Third Trumpet: Flaming Star Falls in the River
Beatus of Liébana
Las Huelgas Apocalypse
Purchased by Pierpont Morgan, 1910
And the third angel sounded the trumpet. And a great star fell from heaven, burning like a torch. And it fell upon a third part of the rivers and upon the sources of water. And the name of the star is called Wormwood. And a third part of the waters were turned into wormwood. And many men died from the waters, because they were made bitter. (Rev. 8:10–11)
The giant burning star is red, but not torchlike as in some Beatus manuscripts. The two green diagonal strips suggest rivers. The four floating, naked dead men, poisoned by the bitter waters, make their first appearance in the earliest surviving Beatus, the Morgan's mid-tenth-century manuscript illuminated by Maius.
The Apocalypse, or Book of Revelation, is not only the last Book of the New Testament, but its most difficult, puzzling, and terrifying. It provided challenges to medieval illustrators and was the source for a number of popular images, such as Christ in Majesty, the Adoration of the Lamb, and the Madonna of the Apocalypse and contributed to the widespread use of the Evangelists' symbols.
Selected images from Apocalypse Then: Medieval Illuminations from the Morgan, an exhibition held at the Morgan are presented here. The exhibition celebrates the completion of a facsimile of the Morgan's Las Huelgas Apocalypse—the latest dated (1220) and largest surviving manuscript of a Spanish tradition of illuminated commentaries on the Apocalypse by the monk Beatus of Liébana. The series of manuscripts constitutes Spain's most important contribution to medieval manuscript illumination.

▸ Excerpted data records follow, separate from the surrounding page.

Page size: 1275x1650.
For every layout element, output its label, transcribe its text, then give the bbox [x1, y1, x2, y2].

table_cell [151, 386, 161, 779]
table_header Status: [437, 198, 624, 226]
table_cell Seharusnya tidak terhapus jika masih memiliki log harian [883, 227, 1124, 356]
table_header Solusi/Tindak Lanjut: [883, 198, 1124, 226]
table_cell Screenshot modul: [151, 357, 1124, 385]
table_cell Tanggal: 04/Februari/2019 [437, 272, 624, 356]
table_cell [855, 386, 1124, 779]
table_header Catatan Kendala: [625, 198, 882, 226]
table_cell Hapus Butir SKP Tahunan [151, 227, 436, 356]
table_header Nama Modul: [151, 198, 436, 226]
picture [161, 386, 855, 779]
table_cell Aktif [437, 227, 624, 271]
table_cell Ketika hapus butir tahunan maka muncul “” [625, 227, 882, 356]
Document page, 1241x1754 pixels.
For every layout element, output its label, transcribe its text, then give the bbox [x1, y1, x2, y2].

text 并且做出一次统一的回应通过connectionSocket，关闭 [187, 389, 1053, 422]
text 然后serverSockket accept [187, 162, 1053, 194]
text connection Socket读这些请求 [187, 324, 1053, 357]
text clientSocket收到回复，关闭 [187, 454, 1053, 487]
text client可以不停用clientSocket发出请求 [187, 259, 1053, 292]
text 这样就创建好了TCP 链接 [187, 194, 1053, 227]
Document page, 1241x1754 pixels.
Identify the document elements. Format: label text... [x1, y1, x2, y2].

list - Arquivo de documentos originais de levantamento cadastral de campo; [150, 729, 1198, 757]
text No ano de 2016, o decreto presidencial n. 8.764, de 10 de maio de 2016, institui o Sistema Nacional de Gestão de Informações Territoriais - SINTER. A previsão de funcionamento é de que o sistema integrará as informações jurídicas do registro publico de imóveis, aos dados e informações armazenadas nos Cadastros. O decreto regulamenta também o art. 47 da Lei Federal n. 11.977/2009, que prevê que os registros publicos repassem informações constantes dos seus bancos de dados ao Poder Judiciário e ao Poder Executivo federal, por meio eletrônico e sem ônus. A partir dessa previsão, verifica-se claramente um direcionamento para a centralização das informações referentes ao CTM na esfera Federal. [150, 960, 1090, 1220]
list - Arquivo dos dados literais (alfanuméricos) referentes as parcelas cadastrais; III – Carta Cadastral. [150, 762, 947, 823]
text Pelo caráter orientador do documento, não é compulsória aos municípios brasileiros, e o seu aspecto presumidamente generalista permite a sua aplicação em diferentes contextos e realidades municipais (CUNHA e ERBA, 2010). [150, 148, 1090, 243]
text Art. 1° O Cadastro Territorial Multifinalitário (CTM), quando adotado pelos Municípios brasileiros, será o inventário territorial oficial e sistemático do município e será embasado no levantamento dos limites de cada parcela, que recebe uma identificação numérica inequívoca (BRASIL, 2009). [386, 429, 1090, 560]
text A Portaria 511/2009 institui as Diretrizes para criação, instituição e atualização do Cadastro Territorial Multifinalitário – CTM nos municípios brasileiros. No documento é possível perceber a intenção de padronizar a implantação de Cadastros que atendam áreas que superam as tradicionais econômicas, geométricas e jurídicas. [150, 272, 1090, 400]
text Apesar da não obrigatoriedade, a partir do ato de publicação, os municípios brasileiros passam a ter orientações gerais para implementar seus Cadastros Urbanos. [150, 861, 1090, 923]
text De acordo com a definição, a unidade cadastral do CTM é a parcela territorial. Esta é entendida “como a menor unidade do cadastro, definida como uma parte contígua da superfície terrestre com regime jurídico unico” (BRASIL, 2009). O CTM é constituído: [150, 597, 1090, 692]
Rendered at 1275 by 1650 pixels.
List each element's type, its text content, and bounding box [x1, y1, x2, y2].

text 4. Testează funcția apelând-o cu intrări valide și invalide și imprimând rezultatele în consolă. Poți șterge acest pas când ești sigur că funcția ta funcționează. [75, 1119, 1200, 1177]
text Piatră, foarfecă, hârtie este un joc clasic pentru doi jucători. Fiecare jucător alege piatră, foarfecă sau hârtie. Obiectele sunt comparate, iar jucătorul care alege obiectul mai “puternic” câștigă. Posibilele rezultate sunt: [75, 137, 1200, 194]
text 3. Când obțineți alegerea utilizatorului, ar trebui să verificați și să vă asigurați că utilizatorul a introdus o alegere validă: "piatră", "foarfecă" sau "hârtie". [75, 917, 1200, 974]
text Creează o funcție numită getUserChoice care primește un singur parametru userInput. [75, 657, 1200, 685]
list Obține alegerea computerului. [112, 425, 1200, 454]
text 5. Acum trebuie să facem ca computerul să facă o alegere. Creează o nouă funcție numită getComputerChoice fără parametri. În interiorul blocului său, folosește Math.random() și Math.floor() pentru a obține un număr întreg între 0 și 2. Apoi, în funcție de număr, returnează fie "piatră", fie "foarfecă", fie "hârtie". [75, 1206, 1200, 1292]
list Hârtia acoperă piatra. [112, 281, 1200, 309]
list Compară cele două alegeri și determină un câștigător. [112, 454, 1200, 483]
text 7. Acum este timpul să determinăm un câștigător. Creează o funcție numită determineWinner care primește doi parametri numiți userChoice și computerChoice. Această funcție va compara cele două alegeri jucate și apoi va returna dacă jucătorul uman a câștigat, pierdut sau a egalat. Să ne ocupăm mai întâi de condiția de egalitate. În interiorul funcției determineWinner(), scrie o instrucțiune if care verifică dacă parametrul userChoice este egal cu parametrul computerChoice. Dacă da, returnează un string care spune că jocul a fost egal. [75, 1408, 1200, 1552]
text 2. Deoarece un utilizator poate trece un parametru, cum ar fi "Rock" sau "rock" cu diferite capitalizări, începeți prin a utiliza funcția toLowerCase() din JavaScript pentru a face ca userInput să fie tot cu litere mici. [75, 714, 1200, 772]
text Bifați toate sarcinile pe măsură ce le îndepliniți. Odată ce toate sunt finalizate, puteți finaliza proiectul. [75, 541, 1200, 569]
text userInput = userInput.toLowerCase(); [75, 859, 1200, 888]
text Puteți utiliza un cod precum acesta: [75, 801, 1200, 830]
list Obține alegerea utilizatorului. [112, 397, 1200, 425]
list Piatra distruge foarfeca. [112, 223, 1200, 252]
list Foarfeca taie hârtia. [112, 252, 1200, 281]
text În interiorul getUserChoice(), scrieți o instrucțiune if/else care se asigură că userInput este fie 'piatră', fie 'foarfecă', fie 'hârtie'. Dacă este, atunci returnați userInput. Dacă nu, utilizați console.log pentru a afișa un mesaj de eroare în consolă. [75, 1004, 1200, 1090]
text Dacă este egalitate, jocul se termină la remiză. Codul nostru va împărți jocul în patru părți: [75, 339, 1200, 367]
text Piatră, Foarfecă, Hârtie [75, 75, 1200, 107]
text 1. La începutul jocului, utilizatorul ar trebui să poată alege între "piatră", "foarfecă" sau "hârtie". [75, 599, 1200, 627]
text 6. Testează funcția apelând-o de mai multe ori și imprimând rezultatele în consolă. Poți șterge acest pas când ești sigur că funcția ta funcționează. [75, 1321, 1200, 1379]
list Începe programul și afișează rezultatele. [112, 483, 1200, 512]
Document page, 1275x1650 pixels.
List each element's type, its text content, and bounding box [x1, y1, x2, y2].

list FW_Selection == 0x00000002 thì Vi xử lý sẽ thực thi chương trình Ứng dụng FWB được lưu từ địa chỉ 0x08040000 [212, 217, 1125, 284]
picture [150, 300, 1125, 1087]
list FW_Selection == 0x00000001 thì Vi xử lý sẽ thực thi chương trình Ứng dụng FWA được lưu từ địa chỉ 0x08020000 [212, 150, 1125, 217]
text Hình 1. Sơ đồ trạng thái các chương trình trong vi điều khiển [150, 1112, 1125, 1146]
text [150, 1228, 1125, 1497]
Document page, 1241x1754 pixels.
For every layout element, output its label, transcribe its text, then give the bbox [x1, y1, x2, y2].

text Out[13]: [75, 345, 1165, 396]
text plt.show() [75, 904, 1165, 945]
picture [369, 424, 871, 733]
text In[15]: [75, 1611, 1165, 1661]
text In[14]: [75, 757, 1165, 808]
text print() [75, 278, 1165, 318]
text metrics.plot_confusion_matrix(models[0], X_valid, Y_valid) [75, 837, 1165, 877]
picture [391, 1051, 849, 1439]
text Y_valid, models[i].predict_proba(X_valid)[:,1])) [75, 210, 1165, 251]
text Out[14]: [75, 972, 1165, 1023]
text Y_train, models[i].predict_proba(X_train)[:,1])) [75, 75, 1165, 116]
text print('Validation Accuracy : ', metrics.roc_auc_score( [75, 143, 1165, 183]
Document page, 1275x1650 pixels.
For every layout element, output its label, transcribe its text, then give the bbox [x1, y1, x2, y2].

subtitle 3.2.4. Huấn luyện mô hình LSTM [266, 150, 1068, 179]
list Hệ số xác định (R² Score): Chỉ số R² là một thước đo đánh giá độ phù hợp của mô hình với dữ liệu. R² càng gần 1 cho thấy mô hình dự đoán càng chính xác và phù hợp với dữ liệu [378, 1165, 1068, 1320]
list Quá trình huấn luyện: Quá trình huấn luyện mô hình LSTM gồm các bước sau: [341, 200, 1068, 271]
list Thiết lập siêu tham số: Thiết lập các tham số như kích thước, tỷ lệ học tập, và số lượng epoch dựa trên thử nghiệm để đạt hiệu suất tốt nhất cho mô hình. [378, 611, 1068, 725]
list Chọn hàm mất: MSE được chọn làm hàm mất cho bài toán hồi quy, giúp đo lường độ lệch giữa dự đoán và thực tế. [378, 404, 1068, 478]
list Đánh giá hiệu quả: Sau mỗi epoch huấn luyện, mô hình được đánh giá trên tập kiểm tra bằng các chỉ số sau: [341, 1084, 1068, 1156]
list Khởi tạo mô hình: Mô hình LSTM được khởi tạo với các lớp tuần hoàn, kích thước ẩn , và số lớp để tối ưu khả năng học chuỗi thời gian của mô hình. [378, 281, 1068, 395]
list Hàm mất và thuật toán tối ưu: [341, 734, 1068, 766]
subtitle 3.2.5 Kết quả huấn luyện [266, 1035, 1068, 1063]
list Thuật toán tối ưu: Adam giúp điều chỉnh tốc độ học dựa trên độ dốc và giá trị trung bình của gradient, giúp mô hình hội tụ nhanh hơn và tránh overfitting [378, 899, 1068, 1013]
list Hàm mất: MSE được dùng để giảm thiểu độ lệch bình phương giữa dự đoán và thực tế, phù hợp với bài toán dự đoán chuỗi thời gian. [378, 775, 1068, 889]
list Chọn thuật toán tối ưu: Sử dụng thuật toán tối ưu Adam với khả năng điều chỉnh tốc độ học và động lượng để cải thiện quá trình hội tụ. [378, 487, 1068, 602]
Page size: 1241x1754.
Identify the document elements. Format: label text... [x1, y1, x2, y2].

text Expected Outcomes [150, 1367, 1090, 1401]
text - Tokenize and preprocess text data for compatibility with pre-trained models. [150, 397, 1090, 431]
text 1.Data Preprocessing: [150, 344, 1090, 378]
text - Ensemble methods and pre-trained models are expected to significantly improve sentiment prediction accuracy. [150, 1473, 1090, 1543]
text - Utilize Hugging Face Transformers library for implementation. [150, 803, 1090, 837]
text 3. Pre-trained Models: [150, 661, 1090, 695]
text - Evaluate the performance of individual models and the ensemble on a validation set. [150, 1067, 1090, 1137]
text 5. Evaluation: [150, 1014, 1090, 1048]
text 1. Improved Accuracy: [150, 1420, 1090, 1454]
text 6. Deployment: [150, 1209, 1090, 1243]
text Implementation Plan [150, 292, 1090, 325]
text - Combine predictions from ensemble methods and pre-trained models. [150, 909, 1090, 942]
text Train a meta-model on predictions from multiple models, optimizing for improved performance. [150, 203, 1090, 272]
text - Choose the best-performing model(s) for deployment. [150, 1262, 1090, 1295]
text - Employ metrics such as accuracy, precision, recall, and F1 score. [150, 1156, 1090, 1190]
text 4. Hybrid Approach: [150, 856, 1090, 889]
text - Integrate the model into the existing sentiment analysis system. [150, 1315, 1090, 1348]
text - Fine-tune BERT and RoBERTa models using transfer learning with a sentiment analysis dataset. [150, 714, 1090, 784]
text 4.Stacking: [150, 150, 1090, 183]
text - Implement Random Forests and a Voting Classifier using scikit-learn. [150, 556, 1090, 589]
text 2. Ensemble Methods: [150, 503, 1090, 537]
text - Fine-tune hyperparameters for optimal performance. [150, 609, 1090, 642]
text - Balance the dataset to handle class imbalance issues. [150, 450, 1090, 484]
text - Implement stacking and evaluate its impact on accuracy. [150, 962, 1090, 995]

The Las Huelgas Apocalypse contains three sections: the prefatory cycle, the Apocalypse, and the Book of Daniel.
In addition to forty-nine images from the Las Huelgas Apocalypse, six images from other manuscripts in the Morgan's collections, including the earliest Beatus painted by Maius and one by the Master of the Berry Apocalypse, are in this presentation.